Recently, I was optimizing balance of my simulations and I noticed that the value of %varavg reported after a run looked a little weird. Consider an output:
Loop time of 491.282 on 168 procs for 200 steps with 6008160 atoms
Performance: 0.018 ns/day, 1364.671 hours/ns, 0.407 timesteps/s
99.9% CPU use with 168 MPI tasks x 1 OpenMP threads
MPI task timing breakdown:
Section | min time | avg time | max time |%varavg| %total
---------------------------------------------------------------
Pair | 262.99 | 360.1 | 456.5 | 232.3 | 73.30
Bond | 5.7858e-05 | 8.6682e-05 | 0.00014435 | 0.0 | 0.00
Neigh | 4.38 | 6.9257 | 8.8372 | 43.7 | 1.41
Comm | 1.2119 | 85.953 | 191.38 | 467.9 | 17.50
Output | 11.409 | 12.668 | 21.68 | 47.4 | 2.58
Modify | 3.1396 | 16.229 | 55.382 | 353.2 | 3.30
Other | | 9.406 | | | 1.91
Manual states that
%varavg is the percentage by which the max or min varies from the average.
However, it isn’t the case for the presented output, e.g. for Pair timings, the value of %varavg is about 230%, while the difference between min time and avg time divided by the latter is ~27%.
I looked at the relevant source code (LINK) and, if I read it correctly, the actual equation for %varavg is:
where nprocs is the number of used MPI tasks and time is calculation time on a given MPI task.
It isn’t any deviation metric I know, moreover, its units are s^(1/2), while it should be unitless.
Can someone confirm this is a bug or do I just misunderstood something?
The formulation in the manual is not a good description for what this number represents.
First off, please note that “variance” != “distance”. If %varavg would be what you assume, it would be a useless measure, since you can infer that property from the min/avg/max numbers directly.
What this represents is how close on average the various values are from the average.
Consider the situation where you have a bimodal distribution (i.e. timing is either close to min or close to max, but rarely close to avg) or a narrow distribution (i.e. timing is usually close to the average, but there are a few outliers). In the first case you would get a large %varavg value in the latter you would get a small value, but min/avg/max could be the same. This is what “variance from the average” represents.
I assumed manual is precise, so I gave an upper bound for the value of %varavg. What does this number represent? It isn’t variance divided by mean. The presence of square root hints that it may be relative standard deviation, but the formula would be different.
I just gave you a description what the intention is. That should suffice. It is meant to be a useful parameter that provides information that is not available directly. Feel free to ignore it, if you don’t understand it.

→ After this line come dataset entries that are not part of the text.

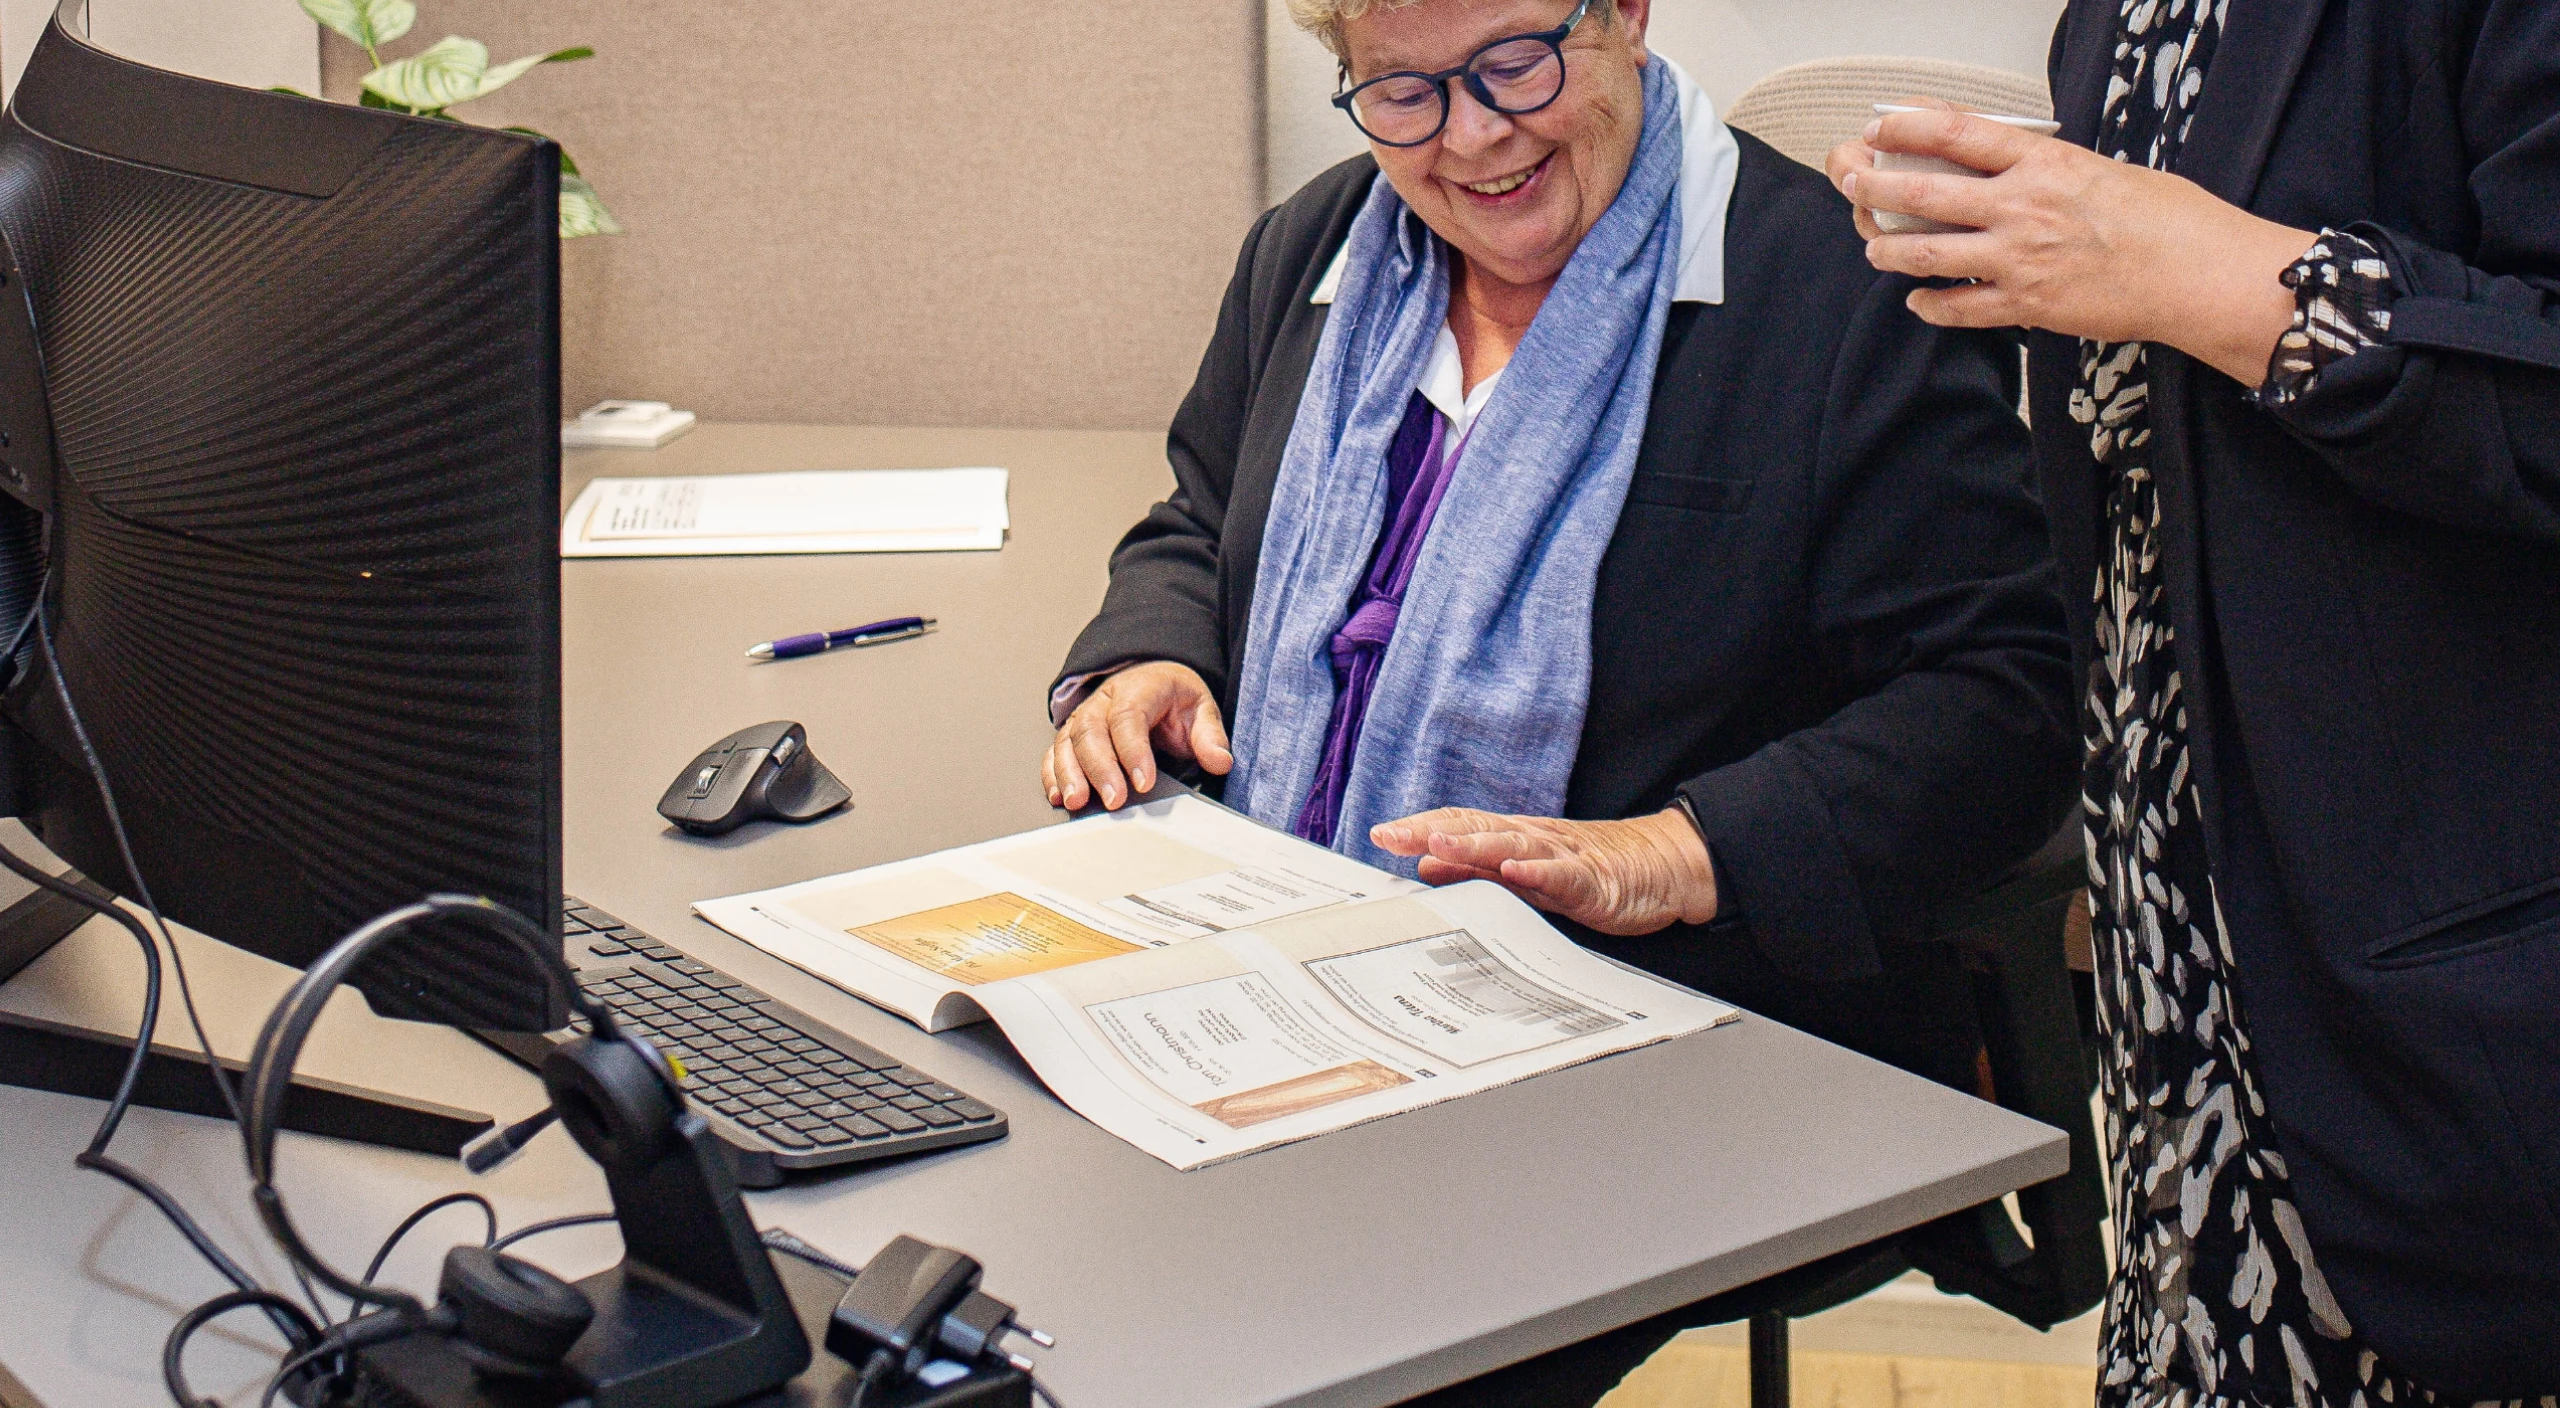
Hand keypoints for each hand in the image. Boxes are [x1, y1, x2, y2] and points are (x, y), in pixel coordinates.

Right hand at [1043, 660, 1231, 811]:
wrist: (1151, 679)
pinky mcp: (1072, 733)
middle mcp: (1104, 700)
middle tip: (1114, 801)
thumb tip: (1220, 760)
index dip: (1133, 750)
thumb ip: (1209, 734)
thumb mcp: (1200, 708)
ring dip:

It is too long ago since I did the math and implementation to recall all the details.
It may be the intention, but it isn’t what is calculated. You said that %varavg “represents is how close on average the various values are from the average”. How can such value be equal to 230%, when the values differ by 27% at most?

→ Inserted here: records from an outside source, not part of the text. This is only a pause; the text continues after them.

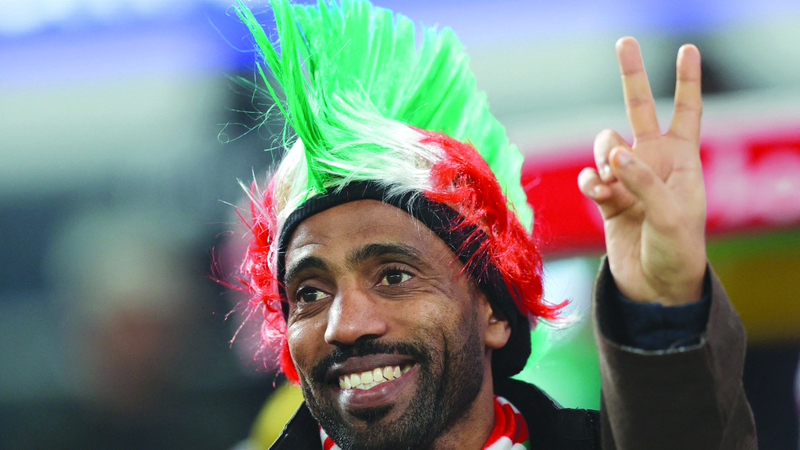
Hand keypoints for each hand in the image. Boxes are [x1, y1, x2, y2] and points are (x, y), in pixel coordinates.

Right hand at [578, 37, 706, 305]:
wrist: (654, 288)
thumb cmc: (677, 251)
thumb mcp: (671, 214)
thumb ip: (643, 179)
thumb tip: (614, 152)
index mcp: (682, 161)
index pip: (687, 111)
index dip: (687, 80)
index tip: (687, 48)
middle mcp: (653, 163)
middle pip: (640, 109)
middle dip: (632, 76)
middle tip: (624, 42)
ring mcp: (628, 179)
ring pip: (605, 145)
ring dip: (602, 157)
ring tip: (608, 181)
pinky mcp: (606, 199)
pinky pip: (590, 176)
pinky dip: (590, 182)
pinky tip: (598, 194)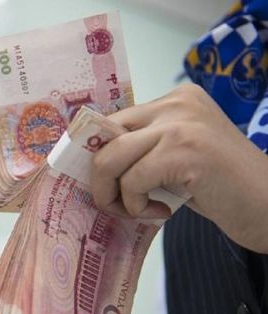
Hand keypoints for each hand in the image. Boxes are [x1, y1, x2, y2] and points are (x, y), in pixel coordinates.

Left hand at [91, 83, 267, 252]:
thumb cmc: (220, 185)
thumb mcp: (176, 155)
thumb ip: (144, 148)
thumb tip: (93, 161)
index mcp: (174, 100)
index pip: (113, 121)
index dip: (97, 154)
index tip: (101, 182)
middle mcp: (176, 104)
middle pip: (105, 137)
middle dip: (99, 177)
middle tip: (114, 203)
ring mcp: (181, 125)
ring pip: (111, 158)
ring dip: (113, 195)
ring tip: (137, 210)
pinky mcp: (185, 151)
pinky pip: (133, 180)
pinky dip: (136, 205)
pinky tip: (160, 212)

Setting aside formulas, variance should have units of s^2, standard deviation - s, any relative value should be unitless. Meanwhile, %varavg is in s^(1/2) which just doesn’t fit, especially that LAMMPS reports it as “% varavg”.
You are trying to argue something that is not worth arguing over, and I don’t understand why this worries you so much.
If you can come up with a better way (or better justified way or a better description) for a property equivalent to the information that this number currently provides, then feel free to submit a pull request. But mind you this has to be a property that gives the same kind of “measure” regardless of how many MPI ranks you have and how long your simulation has been running. This is currently achieved.
Anyway, I’ve actually understood what %varavg is - a square root of variance divided by a mean. And while I would say using standard deviation would be more intuitive, I agree this is a minor issue, not really worthy of spending further time on.